About this task.
The entries below contain a stretch that opens with the line containing "was a researcher" and closes with the line containing "The operating system, referred"; set down that stretch exactly, both ends included, and nothing else.

Stored data entries
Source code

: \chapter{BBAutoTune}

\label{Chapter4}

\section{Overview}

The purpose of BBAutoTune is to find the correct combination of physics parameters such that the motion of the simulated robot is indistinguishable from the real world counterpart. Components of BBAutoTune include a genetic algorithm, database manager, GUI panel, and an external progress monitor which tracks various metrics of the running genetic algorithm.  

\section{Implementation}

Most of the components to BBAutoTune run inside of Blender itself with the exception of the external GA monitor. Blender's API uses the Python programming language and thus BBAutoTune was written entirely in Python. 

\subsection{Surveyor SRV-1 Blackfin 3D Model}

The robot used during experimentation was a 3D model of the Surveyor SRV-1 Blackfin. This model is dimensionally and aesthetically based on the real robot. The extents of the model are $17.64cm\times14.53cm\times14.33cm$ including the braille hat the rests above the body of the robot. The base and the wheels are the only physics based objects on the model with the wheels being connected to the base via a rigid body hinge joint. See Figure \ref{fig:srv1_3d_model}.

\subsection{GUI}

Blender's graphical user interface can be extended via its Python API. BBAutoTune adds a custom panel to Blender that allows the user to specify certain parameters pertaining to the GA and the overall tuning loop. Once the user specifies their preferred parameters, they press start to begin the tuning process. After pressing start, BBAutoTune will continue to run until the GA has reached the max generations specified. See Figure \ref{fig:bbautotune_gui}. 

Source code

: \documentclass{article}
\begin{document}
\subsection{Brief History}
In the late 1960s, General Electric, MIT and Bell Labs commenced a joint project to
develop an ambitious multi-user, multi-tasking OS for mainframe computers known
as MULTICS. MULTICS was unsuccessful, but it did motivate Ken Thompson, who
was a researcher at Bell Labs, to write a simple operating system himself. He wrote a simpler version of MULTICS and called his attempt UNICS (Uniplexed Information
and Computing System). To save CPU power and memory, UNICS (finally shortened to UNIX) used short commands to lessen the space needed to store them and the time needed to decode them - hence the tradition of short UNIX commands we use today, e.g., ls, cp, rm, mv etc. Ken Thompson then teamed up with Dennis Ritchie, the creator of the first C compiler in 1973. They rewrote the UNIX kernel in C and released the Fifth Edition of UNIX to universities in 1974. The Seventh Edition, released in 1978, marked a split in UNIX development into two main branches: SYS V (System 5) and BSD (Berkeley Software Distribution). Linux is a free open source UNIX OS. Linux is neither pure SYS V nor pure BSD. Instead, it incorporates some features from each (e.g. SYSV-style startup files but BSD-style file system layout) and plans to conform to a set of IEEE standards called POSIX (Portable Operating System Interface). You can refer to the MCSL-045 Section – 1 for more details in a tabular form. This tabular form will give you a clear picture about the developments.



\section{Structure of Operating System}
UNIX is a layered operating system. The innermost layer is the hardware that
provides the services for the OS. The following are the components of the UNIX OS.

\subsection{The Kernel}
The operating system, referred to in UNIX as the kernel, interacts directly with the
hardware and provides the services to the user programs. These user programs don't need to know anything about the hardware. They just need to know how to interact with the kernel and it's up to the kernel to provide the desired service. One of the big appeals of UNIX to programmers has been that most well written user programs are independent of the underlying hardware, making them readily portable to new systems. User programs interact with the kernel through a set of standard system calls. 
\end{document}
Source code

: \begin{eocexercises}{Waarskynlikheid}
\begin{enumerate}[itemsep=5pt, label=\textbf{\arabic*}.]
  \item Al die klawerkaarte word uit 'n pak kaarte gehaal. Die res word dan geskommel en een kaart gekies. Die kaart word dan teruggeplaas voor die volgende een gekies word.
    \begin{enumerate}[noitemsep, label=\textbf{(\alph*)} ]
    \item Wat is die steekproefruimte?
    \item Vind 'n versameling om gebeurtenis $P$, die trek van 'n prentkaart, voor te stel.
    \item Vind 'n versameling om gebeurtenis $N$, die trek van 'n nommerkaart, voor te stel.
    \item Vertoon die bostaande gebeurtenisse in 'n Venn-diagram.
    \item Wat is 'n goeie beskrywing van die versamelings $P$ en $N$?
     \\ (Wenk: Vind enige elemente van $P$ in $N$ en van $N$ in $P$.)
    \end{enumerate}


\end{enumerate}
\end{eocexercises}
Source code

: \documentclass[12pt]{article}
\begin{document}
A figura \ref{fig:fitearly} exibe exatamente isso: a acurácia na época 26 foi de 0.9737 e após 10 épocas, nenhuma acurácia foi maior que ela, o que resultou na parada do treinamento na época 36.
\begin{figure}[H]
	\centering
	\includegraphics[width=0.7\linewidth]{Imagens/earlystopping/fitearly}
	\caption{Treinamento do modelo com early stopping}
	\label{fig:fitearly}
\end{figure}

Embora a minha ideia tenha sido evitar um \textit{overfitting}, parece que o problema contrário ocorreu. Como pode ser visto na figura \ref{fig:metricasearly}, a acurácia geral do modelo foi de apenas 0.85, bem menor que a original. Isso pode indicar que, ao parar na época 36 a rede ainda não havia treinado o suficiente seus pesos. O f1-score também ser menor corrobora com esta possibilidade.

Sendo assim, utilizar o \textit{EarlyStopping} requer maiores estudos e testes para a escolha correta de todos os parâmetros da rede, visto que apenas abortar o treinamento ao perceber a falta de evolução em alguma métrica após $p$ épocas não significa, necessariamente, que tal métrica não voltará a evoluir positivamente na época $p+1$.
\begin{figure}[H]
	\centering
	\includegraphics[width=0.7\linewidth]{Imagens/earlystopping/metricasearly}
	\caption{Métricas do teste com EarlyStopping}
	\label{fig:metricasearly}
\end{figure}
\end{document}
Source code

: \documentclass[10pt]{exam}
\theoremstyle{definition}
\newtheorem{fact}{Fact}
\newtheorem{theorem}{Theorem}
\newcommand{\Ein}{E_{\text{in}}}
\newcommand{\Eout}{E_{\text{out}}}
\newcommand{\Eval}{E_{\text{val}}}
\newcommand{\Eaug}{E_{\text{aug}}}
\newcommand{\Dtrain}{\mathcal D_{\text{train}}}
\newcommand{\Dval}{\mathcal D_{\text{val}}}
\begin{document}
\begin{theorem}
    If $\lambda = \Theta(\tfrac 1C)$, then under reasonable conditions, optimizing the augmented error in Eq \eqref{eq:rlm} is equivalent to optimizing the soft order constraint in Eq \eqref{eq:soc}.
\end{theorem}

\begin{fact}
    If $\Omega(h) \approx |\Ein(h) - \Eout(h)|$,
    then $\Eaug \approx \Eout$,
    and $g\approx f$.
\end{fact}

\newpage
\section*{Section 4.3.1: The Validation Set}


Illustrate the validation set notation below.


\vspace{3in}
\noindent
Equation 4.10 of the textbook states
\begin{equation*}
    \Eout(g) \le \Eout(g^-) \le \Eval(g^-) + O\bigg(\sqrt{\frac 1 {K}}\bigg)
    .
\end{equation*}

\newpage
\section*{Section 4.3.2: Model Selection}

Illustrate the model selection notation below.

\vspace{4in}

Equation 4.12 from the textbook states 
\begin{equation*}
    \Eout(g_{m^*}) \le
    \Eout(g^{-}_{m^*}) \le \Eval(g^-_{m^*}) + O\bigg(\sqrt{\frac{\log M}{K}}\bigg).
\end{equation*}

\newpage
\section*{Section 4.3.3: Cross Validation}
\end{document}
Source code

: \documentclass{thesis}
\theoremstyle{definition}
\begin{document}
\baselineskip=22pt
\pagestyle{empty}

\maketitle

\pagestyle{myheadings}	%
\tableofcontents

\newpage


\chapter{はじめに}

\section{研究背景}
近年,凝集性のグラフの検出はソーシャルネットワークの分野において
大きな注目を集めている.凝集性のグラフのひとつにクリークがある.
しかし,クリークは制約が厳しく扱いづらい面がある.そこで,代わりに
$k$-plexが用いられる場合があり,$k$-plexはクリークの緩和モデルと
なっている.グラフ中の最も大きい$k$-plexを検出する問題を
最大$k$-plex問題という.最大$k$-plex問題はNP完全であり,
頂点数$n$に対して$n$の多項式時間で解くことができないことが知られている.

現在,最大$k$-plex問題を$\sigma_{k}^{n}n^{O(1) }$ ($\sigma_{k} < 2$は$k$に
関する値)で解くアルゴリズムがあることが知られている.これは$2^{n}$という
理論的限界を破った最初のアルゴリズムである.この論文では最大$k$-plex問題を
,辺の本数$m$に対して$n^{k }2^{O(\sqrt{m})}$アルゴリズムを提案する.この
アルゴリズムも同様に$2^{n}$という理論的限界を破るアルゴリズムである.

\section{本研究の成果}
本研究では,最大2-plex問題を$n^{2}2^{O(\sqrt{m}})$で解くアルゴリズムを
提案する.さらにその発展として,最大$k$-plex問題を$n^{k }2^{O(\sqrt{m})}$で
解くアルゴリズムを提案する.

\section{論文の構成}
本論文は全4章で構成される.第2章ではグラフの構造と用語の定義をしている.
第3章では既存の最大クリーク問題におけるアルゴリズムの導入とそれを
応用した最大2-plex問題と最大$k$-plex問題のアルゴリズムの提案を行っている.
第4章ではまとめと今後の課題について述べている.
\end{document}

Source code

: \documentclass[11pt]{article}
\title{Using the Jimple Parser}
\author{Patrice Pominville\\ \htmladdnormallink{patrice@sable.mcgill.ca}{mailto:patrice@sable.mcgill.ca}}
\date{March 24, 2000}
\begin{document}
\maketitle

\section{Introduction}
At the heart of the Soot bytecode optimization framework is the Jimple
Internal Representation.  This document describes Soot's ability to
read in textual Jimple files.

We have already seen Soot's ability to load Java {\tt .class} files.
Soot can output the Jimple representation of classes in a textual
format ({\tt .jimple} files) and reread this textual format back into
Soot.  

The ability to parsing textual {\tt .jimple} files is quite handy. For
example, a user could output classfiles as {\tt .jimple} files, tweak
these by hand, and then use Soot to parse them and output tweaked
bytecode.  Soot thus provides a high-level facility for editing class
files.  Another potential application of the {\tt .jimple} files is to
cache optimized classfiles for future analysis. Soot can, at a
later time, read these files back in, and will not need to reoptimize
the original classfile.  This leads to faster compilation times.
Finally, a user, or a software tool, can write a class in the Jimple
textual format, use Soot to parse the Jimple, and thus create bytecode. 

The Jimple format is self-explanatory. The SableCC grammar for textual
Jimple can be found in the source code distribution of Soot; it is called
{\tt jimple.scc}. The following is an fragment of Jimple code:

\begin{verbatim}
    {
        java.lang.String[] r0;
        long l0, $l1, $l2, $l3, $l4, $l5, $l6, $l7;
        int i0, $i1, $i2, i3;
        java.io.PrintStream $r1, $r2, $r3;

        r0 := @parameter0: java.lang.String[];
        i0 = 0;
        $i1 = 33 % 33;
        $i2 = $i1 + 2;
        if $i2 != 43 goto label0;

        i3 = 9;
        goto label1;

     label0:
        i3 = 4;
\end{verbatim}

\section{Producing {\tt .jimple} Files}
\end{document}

Final answer.
was a researcher at Bell Labs, to write a simple operating system himself. He wrote a simpler version of MULTICS and called his attempt UNICS (Uniplexed Information
and Computing System). To save CPU power and memory, UNICS (finally shortened to UNIX) used short commands to lessen the space needed to store them and the time needed to decode them - hence the tradition of short UNIX commands we use today, e.g., ls, cp, rm, mv etc. Ken Thompson then teamed up with Dennis Ritchie, the creator of the first C compiler in 1973. They rewrote the UNIX kernel in C and released the Fifth Edition of UNIX to universities in 1974. The Seventh Edition, released in 1978, marked a split in UNIX development into two main branches: SYS V (System 5) and BSD (Berkeley Software Distribution). Linux is a free open source UNIX OS. Linux is neither pure SYS V nor pure BSD. Instead, it incorporates some features from each (e.g. SYSV-style startup files but BSD-style file system layout) and plans to conform to a set of IEEE standards called POSIX (Portable Operating System Interface). You can refer to the MCSL-045 Section – 1 for more details in a tabular form. This tabular form will give you a clear picture about the developments.



\section{Structure of Operating System}
UNIX is a layered operating system. The innermost layer is the hardware that
provides the services for the OS. The following are the components of the UNIX OS.

\subsection{The Kernel}
The operating system, referred to in UNIX as the kernel, interacts directly with the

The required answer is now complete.